For Sunak, his Punjabi and practicing Hindu backgrounds
have always been part of his public identity.
It is perfectly possible to hold both identities and be British. It speaks volumes about the way people of
Indian origin have successfully integrated into mainstream British society. Sunak becoming the Prime Minister, though in a
way an ‘Obama moment’, could happen only in a truly liberal democracy like
Brittan. He is a secular Hindu. India, if it once was the crown
jewel of the British Empire, is now the crown jewel of the Brexit, in that
Sunak is assigned the task of rescuing Britain from the ’profound economic
crisis’ that it is facing today.
It is nigh impossible for a Sunak from a religious minority
community becoming Prime Minister of India, where 80% are Hindus, as long as majoritarianism
determines the nature of polity, though India is a secular state and doesn’t
have a state religion, unlike Britain. In just seven years of Parliamentary experience,
Sunak rose to become the Prime Minister, no one bothering about his religious
and ethnic background. In his first speech immediately after meeting
the King Charles III on 25 October 2022, he entered the 10 Downing Street and said outside the black door that his government would
ensure ‘integrity, professionalism and accountability at all levels’.
The reason why India cannot think of a Muslim becoming
a Prime Ministers is not difficult to find. For one thing the Hindutva ideology
that the political dispensation professes believes in one culture and one
language. It doesn’t endorse the multi culturalism that the founding fathers of
the Republic enshrined in the Constitution. Otherwise, how does one understand
the hate speeches against a particular community regularly made by Ministers,
MPs, MLAs, and members of the ruling party and the Sangh Parivar, and the Prime
Minister keeping studied silence. The Supreme
Court of India has now ordered crackdown on hate-mongers directing the police to
take suo motu action against those making hate speeches without waiting for any
formal complaint. The argument that Abdul Kalam and Manmohan
Singh who belonged to religious minority communities could become the President
and the Prime Miniate evades today’s political reality. Abdul Kalam occupied a ceremonial position of
the Head of the State when Atal Bihari Vajpayee was
the Prime Minister. Though he belonged to the BJP, Vajpayee believed in the
Nehruvian philosophy of inclusive leadership while his successor spares no
stone unturned to discredit Nehru. Today
there is not a single Muslim MP from the ruling party.

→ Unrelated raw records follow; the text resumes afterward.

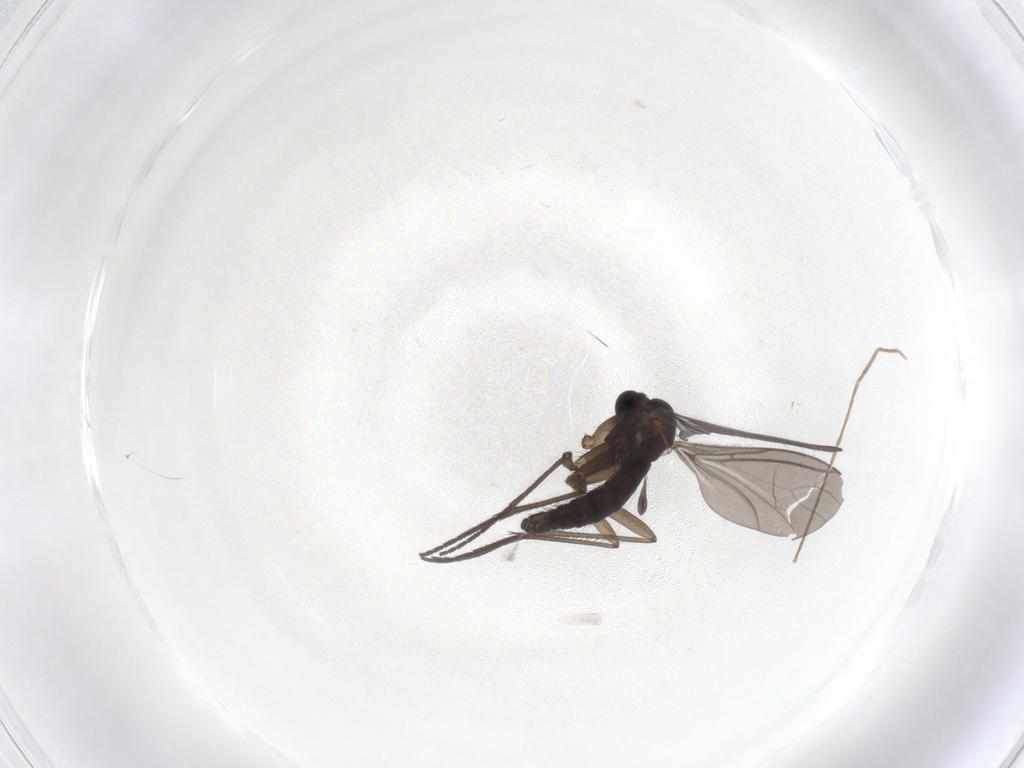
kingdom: Animalia
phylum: Arthropoda
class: Insecta
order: Diptera
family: Sciaridae
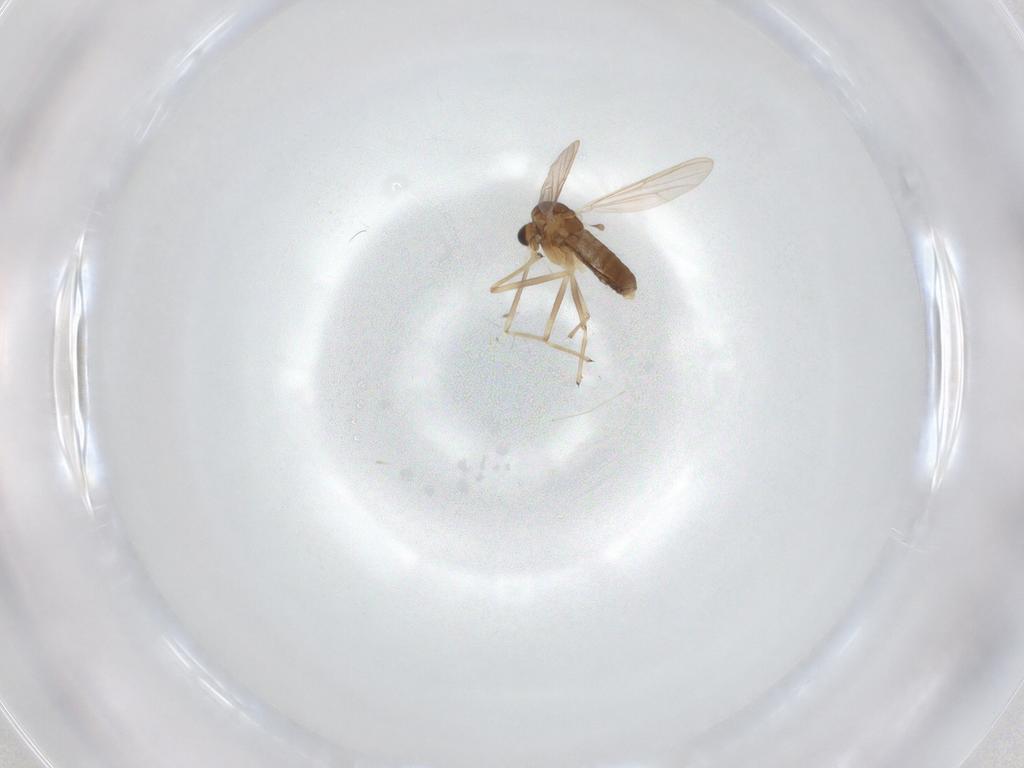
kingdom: Animalia
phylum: Arthropoda
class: Insecta
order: Diptera
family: Chironomidae
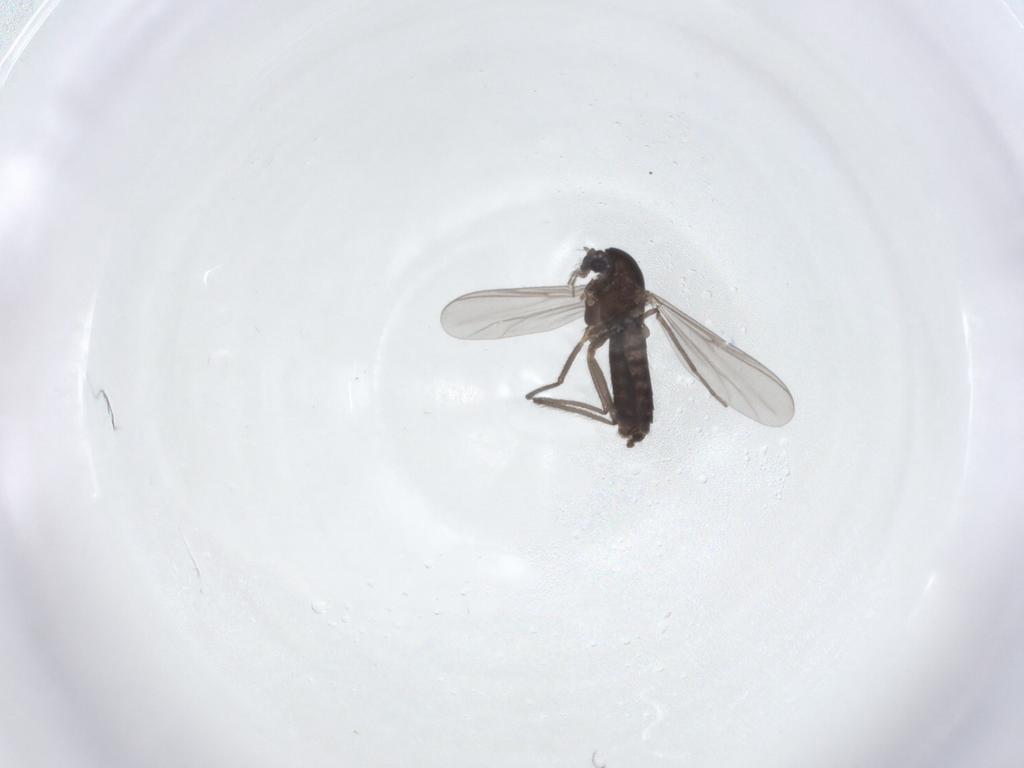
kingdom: Animalia
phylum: Arthropoda
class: Insecta
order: Diptera
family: Chironomidae
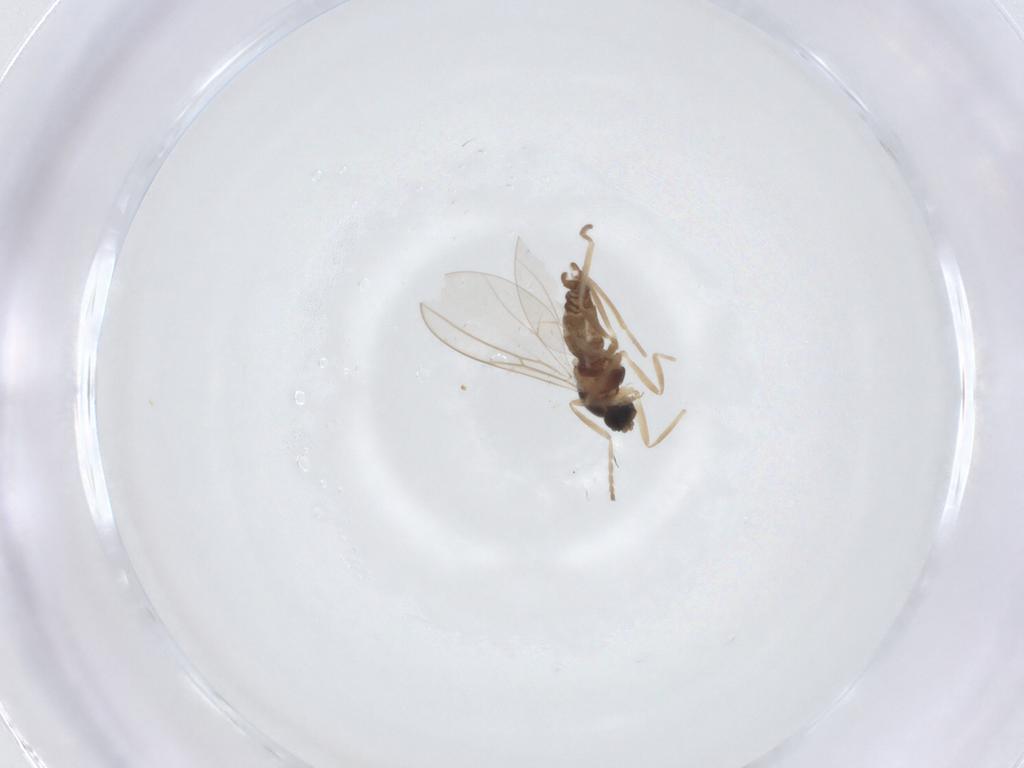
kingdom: Animalia
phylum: Arthropoda
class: Insecta
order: Diptera
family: Cecidomyiidae
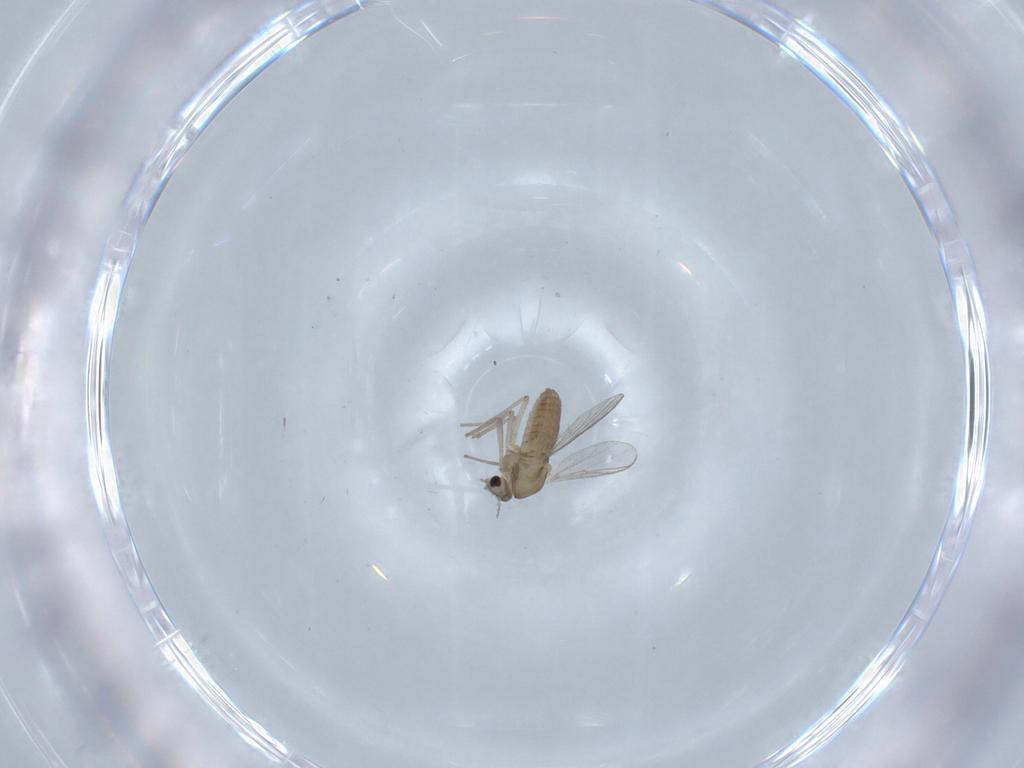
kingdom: Animalia
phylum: Arthropoda
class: Insecta
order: Diptera
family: Chironomidae
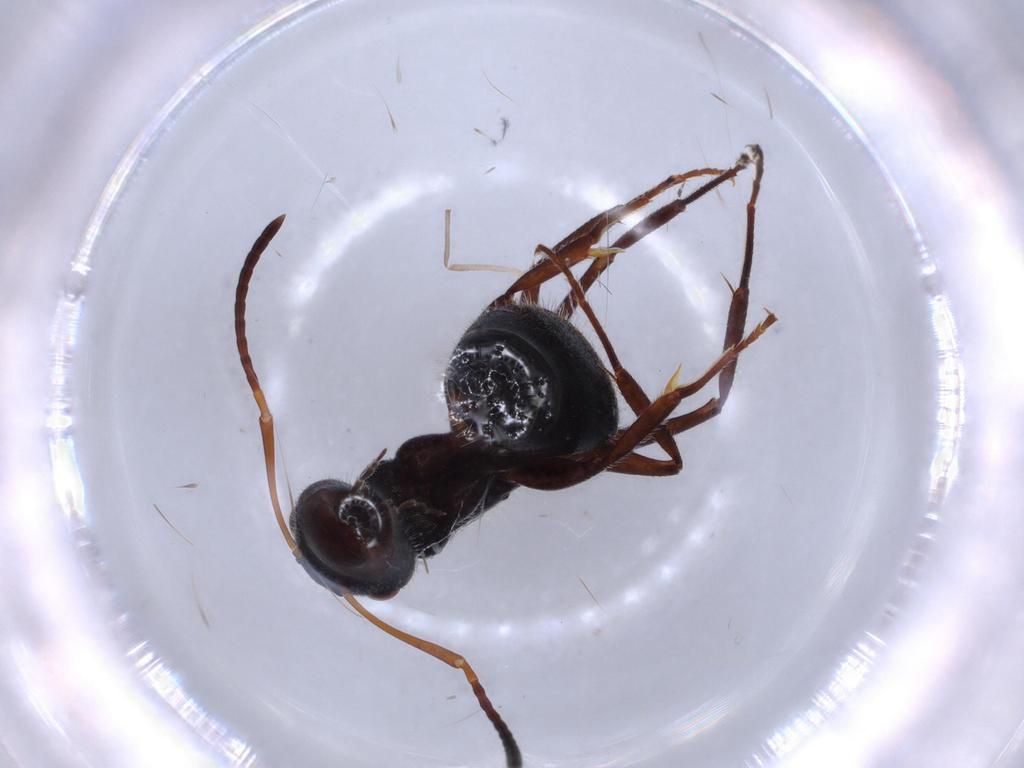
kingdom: Animalia
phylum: Arthropoda
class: Insecta
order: Hymenoptera
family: Formicidae
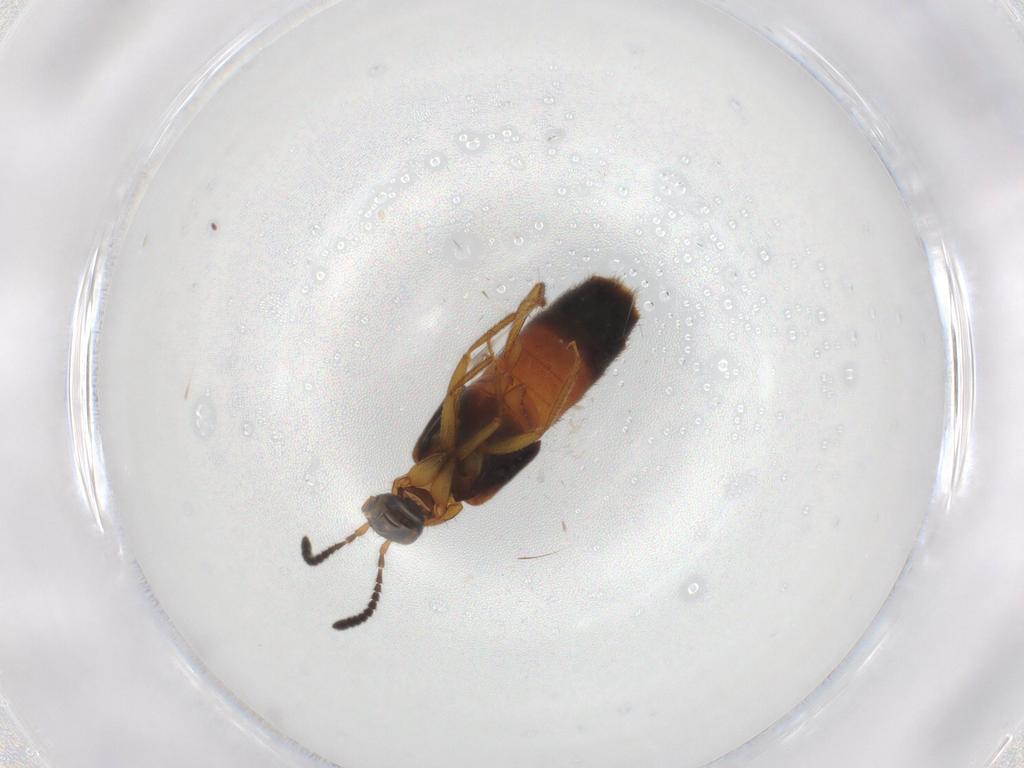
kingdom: Animalia
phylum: Arthropoda
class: Insecta
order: Coleoptera
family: Staphylinidae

The new Prime Minister Sunak had faced a barrage of questions and answered them in the House of Commons, the very next
day after taking over as the Prime Minister. As per the convention, the British
Prime Minister takes questions from the Opposition every Wednesday in the House
of Commons and answers them instantly. Our Prime Minister doesn’t even think it necessary
to attend the Parliament when it is in session, leave alone taking questions
from the opposition and answering them on the floor of the House. The opposition
parties in India accuse the government not allowing the Parliament to function smoothly
by denying them opportunity to discus and debate important national issues. The
opposition is virtually defunct in the Parliament. Narendra Modi does not believe
in consulting the opposition and recognizing its role in a Parliamentary democracy.
Sunak’s rise as the British Prime Minister is a lesson
for India. He is chosen the leader by
the British people, among whom immigrant Indians constitute a negligible percentage.
In contrast what we see in India is assertion of Hindu majoritarian identity practically
in every walk of life. Sonia Gandhi who married into the first political family
of the Indian Grand Old Party, lived all her adult life in India, won Parliamentary
elections and led her party to power twice is still referred as a ‘foreigner.’ The
efforts are made to change non-Hindu names of cities, towns, streets and heritage
structures, erasing the history from pubic memory. And those in power encourage
the public to boycott the business establishments of a minority community. A lesson to learn from Britain: how to become an
all-inclusive tolerant multicultural society.